I’m asked a lot these days some variation of the question “what does it look like to be a Christian? Not a cruel minded fanatic but an open hearted open minded sort of Christian. What if we start by paying attention, not to our well-established answers but to the questions in our midst? What if we continually challenge ourselves to see more in every encounter than we’ve seen before? More than what we already know?
Our brains processes 400 billion bits of information per second. Of those we are only aware of about 2000. That’s as much as our minds can take in, at this stage of our evolution. We’ve evolved so as to ignore all of the information coming at us that is not important, not relevant to the current moment. What if we challenged this and practiced noticing a bit more?
There was an experiment done not that many years ago where participants are asked to watch a video of people in white t-shirts and others in black passing basketballs one to another. Viewers are asked to count the number of times the ball is passed between the white shirts. At one point in the video researchers have a man in a gorilla costume slowly walk through the scene, turn to the camera, look into it for a good second and carry on across the other side of the room.
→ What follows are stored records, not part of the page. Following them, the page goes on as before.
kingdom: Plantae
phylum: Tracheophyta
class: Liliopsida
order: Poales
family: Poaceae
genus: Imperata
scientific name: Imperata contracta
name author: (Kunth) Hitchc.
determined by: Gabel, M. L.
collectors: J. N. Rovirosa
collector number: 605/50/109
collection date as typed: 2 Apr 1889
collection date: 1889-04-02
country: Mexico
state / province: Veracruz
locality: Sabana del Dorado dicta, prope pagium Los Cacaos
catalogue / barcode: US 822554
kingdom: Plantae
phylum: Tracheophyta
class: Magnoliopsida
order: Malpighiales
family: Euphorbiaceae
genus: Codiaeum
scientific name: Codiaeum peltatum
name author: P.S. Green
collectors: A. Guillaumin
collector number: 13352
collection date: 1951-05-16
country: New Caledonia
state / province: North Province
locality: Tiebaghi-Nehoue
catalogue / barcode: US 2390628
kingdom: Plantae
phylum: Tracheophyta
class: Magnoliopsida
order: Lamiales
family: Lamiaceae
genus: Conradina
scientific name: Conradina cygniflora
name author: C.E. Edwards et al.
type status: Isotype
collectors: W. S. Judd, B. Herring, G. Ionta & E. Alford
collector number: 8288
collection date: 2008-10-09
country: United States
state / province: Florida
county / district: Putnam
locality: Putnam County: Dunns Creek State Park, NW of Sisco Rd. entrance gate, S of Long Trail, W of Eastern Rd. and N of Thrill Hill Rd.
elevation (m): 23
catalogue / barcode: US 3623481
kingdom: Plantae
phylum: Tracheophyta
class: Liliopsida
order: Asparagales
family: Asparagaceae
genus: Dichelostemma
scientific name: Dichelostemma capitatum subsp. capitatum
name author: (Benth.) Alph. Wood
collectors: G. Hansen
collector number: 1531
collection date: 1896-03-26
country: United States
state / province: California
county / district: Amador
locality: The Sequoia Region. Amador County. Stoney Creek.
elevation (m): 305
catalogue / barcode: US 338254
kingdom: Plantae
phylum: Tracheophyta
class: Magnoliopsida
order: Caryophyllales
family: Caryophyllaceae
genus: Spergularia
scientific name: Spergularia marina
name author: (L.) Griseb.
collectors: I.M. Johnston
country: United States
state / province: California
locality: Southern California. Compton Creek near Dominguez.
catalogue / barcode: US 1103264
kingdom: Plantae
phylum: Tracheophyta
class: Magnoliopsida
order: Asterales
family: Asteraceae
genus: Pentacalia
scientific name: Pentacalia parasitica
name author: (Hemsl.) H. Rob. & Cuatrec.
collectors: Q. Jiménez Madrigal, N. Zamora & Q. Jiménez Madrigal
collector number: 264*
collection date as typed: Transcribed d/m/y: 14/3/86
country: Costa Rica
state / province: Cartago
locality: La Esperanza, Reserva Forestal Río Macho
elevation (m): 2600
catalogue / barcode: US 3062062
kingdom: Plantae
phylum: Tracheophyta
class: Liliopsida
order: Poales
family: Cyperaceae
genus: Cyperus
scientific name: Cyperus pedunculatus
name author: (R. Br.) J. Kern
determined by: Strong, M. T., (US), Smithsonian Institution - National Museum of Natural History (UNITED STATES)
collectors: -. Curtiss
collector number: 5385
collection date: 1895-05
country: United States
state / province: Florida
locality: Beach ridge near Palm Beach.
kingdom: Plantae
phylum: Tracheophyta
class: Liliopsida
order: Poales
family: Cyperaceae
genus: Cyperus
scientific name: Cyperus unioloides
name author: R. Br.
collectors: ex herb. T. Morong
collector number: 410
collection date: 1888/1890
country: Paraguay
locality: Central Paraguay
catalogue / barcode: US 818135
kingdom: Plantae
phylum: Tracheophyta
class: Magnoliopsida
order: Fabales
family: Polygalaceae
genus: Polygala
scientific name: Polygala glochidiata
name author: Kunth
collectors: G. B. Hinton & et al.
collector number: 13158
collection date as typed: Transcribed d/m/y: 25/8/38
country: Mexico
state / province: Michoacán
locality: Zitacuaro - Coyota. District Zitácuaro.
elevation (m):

When it’s over the researchers ask how many times was the ball passed and the viewers usually get very close to the correct answer. Then they’re asked if they saw the gorilla and only half answer yes. They miss the gorilla because they were told to pay attention to the ball.
We’ve evolved this way to keep ourselves alive but sometimes our selective skills of observation are more of a hindrance these days. This story is a testimony to what happens when we notice more, when we dare to open to reality being more than we dreamed it could be. Let’s face it the most difficult spiritual work in the world is to love neighbour as self, to experience another human being or any part of creation for that matter, as something we can use, change, fix, help, save, convince, or control.
Maybe the very first spiritual practice is to pay attention, to put your answers aside long enough to pay attention. Maybe we could try that just a little more often.
 https://www.workingpreacher.org/preaching.aspx?commentary_id=3633, also see: Feasting on the Word, Year A Volume 2. eds. Bartlett and Brown Taylor, Westminster John Press, Lousiville 2008.Commentary on the Fifth Sunday of Easter, Pastoral, by Thomas Long, p456.
 see Barbara Brown Taylor An Altar in the World.